Should be unintended, since the key length is only 6. I brute each 3 bytes and get the flag by guess it :p . Here is script i used to bruteforce the possible key and value

from itertools import permutations
import string

def check(hello):
	return all(c in string.printable for c in hello)

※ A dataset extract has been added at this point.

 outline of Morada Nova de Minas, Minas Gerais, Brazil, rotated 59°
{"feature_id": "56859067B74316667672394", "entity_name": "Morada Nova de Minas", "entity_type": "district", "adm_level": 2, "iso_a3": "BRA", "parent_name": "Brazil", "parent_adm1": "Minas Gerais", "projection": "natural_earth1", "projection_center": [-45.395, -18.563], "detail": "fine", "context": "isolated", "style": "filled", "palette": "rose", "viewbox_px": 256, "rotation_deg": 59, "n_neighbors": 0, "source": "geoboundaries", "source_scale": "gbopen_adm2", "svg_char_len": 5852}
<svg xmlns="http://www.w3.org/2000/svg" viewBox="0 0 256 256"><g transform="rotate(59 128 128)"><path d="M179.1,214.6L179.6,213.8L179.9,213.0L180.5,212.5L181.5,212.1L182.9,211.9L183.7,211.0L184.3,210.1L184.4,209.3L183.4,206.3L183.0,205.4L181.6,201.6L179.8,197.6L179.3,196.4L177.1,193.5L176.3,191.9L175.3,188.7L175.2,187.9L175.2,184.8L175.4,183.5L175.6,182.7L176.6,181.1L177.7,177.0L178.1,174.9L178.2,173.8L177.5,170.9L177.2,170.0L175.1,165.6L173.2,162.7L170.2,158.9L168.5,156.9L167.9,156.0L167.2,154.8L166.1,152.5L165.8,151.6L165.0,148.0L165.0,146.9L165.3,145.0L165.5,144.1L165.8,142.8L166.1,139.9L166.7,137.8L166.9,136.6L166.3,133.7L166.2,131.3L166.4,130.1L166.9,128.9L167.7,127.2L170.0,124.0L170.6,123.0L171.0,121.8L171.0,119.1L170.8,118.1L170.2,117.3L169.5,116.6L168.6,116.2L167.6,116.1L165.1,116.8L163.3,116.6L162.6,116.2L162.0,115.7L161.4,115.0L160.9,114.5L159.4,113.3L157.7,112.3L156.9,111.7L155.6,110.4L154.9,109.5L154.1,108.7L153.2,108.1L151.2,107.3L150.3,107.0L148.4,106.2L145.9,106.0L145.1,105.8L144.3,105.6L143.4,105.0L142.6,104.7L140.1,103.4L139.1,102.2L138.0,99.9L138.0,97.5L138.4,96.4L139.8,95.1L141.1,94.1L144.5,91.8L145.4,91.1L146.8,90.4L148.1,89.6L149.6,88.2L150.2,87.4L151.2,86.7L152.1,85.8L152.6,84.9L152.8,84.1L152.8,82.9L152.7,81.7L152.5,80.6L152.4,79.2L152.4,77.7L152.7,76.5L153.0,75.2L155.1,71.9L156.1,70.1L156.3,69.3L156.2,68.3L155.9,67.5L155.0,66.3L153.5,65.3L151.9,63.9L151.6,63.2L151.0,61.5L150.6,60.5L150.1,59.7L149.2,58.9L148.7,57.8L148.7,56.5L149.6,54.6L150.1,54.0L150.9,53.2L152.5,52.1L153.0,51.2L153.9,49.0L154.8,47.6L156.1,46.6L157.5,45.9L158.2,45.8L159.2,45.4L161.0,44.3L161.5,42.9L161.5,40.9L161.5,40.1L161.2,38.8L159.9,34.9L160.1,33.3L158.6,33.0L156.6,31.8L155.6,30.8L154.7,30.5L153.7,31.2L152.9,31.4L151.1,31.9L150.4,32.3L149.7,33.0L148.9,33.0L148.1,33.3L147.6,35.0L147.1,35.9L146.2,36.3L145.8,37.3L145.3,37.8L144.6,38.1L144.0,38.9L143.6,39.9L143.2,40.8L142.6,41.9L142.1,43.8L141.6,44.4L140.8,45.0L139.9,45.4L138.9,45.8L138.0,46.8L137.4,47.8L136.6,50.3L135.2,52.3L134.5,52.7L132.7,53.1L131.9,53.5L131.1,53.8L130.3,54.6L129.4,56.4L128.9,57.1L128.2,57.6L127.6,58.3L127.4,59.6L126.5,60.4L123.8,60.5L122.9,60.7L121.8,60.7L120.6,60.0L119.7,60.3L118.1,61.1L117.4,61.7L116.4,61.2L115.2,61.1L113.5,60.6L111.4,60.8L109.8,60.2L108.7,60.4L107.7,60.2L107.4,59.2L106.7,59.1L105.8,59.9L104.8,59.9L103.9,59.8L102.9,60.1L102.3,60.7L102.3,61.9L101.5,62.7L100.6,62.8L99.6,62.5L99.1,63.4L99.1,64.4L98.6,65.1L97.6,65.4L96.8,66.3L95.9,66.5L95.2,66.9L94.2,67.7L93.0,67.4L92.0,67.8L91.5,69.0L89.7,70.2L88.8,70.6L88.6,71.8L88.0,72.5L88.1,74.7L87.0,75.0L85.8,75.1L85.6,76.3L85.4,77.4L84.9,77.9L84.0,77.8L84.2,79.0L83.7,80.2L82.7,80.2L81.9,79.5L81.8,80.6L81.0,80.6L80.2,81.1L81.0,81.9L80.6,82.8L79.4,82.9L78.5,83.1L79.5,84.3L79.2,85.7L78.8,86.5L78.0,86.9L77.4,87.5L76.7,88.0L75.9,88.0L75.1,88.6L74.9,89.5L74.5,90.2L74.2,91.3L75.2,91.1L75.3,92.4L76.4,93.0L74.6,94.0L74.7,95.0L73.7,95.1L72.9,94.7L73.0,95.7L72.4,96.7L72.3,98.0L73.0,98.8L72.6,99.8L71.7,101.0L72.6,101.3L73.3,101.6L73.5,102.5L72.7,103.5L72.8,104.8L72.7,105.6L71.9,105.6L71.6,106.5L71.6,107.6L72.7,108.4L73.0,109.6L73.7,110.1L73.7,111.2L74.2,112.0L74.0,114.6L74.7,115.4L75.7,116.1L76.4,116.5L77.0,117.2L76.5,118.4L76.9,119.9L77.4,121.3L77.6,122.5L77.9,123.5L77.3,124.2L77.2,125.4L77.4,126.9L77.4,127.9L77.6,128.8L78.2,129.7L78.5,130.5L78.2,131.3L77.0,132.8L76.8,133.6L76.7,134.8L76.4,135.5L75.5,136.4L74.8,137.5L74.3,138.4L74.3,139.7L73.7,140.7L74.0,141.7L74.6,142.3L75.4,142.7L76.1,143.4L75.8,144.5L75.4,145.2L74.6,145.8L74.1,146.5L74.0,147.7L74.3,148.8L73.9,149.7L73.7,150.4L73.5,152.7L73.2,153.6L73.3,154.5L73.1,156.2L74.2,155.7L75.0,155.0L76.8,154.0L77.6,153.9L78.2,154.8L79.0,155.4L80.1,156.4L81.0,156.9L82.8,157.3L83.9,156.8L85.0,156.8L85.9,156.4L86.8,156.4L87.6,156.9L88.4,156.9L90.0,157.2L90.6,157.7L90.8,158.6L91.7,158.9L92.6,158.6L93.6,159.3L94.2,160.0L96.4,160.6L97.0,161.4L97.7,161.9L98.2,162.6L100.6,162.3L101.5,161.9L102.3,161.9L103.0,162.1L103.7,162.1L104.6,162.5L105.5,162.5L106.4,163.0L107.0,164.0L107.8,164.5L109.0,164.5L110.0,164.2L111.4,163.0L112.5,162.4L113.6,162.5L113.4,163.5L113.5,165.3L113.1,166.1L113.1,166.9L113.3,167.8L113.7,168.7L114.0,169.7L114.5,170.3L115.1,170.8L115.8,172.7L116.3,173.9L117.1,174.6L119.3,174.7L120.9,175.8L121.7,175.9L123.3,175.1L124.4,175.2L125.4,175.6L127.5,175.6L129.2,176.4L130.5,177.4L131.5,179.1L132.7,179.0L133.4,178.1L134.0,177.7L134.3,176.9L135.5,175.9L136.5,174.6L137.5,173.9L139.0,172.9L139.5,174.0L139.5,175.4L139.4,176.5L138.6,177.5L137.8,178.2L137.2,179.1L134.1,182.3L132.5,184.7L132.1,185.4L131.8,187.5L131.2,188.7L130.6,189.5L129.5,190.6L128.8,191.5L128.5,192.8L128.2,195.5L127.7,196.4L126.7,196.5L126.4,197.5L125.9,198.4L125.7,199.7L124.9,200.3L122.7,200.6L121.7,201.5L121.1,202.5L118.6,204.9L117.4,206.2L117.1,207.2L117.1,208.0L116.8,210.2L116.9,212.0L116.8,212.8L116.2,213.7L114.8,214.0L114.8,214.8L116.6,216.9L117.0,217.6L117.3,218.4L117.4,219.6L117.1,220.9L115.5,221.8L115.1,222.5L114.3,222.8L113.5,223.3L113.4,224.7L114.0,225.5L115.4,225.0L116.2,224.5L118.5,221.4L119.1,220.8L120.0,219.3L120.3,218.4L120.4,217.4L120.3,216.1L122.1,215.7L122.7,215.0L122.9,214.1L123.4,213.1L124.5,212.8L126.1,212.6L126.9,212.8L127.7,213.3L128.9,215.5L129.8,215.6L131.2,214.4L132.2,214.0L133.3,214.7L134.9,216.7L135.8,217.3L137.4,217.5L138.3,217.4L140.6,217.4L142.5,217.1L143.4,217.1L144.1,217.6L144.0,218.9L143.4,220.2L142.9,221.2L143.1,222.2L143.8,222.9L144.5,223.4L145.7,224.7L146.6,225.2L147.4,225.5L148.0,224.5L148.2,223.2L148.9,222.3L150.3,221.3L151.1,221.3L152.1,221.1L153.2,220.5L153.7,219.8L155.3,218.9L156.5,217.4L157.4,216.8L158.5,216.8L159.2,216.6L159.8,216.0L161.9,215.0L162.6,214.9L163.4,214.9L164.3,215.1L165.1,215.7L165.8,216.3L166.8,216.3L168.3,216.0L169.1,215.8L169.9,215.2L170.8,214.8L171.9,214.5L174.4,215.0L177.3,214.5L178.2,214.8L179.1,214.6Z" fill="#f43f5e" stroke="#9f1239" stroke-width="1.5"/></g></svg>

ct = [0x7d, 0x9c, 0x73, 0xb4, 0xc, 0x8e, 0x4e, 0x99, 0x71, 0xe0, 0xb, 0x9e, 0x63, 0xd8, 0x75, 0xef, 0x50, 0xa3, 0x20, 0xde, 0x42, 0xf4, 0x4d, 0x8c, 0x22, 0xdf, 0x42, 0xe1, 0x4d, 0x92, 0x30, 0x8c, 0x3c]

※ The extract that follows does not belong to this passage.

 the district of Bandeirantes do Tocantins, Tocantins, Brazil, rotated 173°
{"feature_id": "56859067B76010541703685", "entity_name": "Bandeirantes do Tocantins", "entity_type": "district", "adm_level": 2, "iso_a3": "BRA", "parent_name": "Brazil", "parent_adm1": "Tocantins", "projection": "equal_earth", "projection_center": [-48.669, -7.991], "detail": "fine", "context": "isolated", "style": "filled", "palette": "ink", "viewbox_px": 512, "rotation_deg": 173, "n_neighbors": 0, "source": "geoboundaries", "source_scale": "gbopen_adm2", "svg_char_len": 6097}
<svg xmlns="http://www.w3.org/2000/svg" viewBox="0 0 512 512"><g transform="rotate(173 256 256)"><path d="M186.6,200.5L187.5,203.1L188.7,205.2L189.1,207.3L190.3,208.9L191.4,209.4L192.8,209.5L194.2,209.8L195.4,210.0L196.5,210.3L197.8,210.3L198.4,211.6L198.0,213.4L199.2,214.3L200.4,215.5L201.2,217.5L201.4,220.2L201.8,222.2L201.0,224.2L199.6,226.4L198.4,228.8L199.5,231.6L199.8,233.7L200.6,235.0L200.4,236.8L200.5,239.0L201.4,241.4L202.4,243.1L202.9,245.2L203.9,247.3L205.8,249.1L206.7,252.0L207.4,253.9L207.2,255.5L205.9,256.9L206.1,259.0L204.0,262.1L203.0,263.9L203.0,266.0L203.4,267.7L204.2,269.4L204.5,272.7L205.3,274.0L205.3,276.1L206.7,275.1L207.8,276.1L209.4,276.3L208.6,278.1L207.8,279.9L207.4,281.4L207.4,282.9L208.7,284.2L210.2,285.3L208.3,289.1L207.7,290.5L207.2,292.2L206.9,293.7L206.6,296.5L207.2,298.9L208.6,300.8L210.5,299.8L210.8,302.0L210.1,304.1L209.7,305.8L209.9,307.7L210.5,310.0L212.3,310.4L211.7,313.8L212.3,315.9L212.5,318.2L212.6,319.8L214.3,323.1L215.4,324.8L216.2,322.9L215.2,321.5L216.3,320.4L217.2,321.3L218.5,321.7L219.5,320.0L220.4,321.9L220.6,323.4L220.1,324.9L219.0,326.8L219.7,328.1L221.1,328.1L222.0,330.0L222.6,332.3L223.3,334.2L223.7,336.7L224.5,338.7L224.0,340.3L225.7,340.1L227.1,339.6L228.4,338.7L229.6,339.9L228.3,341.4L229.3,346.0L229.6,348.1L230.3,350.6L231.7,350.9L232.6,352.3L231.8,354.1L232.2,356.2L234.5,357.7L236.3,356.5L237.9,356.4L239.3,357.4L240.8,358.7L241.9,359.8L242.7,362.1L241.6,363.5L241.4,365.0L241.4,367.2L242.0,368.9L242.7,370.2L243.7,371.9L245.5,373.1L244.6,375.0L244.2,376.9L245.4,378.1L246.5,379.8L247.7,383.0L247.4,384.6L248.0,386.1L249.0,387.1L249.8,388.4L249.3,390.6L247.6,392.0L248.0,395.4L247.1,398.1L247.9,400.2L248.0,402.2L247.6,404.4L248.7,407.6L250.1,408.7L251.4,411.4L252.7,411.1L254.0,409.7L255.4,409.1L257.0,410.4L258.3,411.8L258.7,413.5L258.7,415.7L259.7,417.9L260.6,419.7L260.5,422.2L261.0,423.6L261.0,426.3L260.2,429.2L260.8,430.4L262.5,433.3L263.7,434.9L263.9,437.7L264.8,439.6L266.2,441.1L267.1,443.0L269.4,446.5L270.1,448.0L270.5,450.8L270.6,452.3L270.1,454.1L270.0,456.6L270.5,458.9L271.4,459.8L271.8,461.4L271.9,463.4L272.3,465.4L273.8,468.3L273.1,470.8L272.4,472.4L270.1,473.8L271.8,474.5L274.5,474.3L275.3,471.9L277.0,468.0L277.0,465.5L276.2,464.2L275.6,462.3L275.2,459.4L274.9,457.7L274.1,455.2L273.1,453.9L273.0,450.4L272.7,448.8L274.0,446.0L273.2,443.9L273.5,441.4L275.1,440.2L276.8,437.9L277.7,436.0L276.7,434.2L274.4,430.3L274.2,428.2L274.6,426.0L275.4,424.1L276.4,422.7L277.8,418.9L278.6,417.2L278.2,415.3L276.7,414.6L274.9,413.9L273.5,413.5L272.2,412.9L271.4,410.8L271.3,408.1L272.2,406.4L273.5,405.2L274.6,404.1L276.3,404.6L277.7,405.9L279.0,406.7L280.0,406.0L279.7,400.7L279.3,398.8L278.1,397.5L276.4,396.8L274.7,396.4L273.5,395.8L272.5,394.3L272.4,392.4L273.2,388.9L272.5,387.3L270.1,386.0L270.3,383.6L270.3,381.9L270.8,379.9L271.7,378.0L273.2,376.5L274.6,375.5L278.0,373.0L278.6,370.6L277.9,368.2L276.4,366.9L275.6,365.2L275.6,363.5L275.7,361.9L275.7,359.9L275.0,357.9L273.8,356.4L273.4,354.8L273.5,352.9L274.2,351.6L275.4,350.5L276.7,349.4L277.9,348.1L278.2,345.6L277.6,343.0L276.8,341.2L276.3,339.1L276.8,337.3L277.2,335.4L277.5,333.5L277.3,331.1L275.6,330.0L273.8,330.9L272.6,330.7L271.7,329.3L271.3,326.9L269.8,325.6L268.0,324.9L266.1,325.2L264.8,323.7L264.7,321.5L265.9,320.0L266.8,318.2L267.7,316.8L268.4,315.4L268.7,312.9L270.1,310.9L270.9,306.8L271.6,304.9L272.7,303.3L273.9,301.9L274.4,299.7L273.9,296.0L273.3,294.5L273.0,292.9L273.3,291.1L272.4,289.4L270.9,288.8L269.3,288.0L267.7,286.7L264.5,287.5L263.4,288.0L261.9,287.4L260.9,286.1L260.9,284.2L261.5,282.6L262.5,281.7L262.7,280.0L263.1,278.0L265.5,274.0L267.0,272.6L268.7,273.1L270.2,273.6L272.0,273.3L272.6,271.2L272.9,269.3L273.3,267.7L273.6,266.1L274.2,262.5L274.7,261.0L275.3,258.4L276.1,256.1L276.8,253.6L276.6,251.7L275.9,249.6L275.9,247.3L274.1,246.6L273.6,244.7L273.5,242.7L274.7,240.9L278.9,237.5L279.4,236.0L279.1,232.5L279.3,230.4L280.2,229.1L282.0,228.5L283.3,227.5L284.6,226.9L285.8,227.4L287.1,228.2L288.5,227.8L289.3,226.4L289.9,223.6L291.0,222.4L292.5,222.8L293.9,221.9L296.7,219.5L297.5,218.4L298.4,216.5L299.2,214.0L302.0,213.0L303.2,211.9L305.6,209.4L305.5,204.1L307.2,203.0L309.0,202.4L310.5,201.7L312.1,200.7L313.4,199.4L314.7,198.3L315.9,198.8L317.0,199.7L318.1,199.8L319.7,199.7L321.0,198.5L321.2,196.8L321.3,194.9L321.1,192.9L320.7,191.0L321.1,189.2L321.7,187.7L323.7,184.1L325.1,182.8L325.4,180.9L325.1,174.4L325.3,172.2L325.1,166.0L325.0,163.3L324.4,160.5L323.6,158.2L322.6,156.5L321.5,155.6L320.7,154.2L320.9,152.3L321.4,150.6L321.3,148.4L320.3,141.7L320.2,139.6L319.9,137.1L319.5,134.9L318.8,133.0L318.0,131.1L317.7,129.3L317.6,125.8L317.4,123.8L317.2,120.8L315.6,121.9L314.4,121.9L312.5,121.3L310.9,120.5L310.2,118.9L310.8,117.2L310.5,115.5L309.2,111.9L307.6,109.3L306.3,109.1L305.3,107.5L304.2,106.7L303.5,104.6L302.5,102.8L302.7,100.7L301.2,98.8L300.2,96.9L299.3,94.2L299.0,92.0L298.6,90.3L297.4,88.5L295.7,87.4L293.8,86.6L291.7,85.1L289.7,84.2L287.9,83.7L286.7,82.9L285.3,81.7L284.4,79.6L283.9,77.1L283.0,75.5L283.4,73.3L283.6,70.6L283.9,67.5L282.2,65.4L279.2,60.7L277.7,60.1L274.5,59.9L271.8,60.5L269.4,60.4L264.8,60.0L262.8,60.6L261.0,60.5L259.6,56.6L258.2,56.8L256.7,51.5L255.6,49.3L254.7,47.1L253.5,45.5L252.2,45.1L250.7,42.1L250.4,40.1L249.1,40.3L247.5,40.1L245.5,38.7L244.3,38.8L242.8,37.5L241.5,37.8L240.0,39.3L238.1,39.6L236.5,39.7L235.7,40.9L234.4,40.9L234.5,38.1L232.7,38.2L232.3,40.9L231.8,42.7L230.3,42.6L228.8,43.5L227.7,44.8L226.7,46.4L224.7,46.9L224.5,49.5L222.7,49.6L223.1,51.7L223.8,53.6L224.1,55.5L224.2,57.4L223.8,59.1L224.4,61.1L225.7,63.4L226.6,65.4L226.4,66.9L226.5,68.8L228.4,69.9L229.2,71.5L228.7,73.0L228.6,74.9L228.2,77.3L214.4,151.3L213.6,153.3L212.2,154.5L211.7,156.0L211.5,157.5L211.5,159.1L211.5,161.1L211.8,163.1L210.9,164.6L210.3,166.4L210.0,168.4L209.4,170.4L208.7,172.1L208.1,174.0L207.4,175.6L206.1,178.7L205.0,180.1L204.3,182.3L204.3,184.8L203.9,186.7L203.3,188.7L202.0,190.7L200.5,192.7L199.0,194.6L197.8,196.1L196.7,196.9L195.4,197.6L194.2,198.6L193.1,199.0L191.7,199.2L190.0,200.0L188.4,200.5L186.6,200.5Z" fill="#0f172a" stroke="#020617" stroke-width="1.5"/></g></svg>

list_poss = [i for i in range(256)]

for i in permutations(list_poss, 3):
	poss = []
	for j in range(0,len(ct)-5,6):
		tmp = bytes([(ct[j+3]^i[0])]) # tmp = bytes([(ct[j]^i[0])])
		tmp += bytes([ct[j+4]^i[1]]) # tmp += bytes([ct[j+1]^i[1]])
		tmp += bytes([ct[j+5]^i[2]]) # tmp += bytes([ct[j+2]^i[1]])
		try:
			tmp = tmp.decode()
			if(check(tmp)):
				poss.append(tmp)
		except Exception as e:
			break
	if(len(poss) == 5):
		print(i, poss)

Flag : l1n34r_4lg3bruhhh_1s_sup3r_fun!!!